A lot of the value in the business is to do with what they will do with their large cash pile. And in light of this, this weeks news is a step in the right direction:
The total consideration for the Sempre business of up to £5.5m is subject to customary adjustments for working capital, cash and debt-like items. The consideration is to be funded through a cash consideration of £5.0m from existing resources and up to £0.5m through an earnout contingent on Sempre meeting business performance targets. The acquisition is expected to be immediately earnings enhancing for the Group.
This seems a decent acquisition. Just under 1x sales and 7xEBIT for something that has grown revenue 8% for the last few years. However, there isn’t a lot of obvious synergy with their current business:
Sempre is a measurement specialist with deep industry knowledge and an established sales and services organisation. Through Sempre's expert in-house consultants and partnerships, it provides high precision metrology solutions to improve its clients' productivity and efficiencies in the area of quality and inspection.
Buying something so different from their core business suggests a lack of confidence in the core, or at least that there are very few immediately complementary businesses, and they are not for sale/expensive. We really have a clue whether the new CEO is going to have the skills to put together an entirely new mini conglomerate by acquisition in smart manufacturing.
The other news about a good use for the cash is the announcement of a buyback. It has the feel of another Nexteq - a rudderless struggling business but with net cash and a buyback in response to a big fall on a profit warning. That has shown that aggressive buybacks can cause a 25% or so rise following a profit warning, even within MAR rules. So, there is a short-term play here, even if the longer-term strategy seems still up in the air.

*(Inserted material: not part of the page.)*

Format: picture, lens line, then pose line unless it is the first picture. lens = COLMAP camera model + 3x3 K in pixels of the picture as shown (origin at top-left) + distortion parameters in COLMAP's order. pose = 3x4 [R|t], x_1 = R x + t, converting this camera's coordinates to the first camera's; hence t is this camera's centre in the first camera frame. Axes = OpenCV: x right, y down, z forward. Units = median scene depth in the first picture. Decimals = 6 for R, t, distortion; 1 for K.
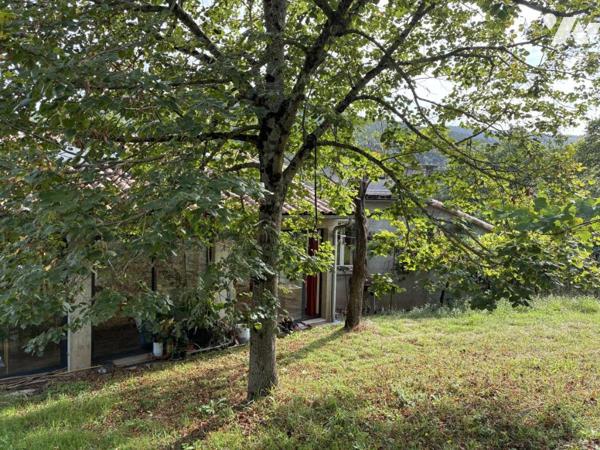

Ramsdens (RFX.L) - Pre-close Trading Update
It is a short statement that effectively confirms that they are in line with the upgraded forecasts:
As highlighted in the trading update published on 6 August, FY24 has been another year of record performance and the Group expects to report profit before tax of at least £11m (FY23: £10.1m).
This time last year, they said PBT "of more than £10m" and did £10.1m. So "at least £11m" looks consistent with Liberum's £11.2m forecast but could still be a beat or a tiny miss. (The prior year, they said PBT was ahead without quoting a number, giving revenue instead)
More importantly, they see long-term growth, which is what makes this too cheap on forward P/E of less than 8:
We have optimism for further progress in FY25
This could be considered an upgrade, given that the only metric included in the update is PBT, and Liberum was previously forecasting it to be flat on marginally higher revenue.
Liberum make no change to forecasts, but they go through each part of the business in detail, and they all seem to have momentum:
Forex is ahead YoY, but peak summer was apparently affected by football, which won't be repeated next year.
Precious metals are stronger in H2 than H1, with gold now higher than at year-end.
Pawnbroking will be stronger in H2 than H1 due to recognition timing
Retail Jewellery is strong in H2, in particular in watches, which were weak in H1.
If GBP gold prices stay at current levels, which are above where Ramsdens was last upgraded, then some kind of a beat next year is pretty much guaranteed.
The biggest short-term risk appears to be that Downing has to dump their 10% holding in the company if inheritance tax relief is removed from AIM shares. The shares were weak on this update, presumably for tax-fear-related reasons, as someone was using the liquidity of the trading update to get out. This selling appears to have abated, and the shares look due a bounce.
That's it for this week. Have a great weekend!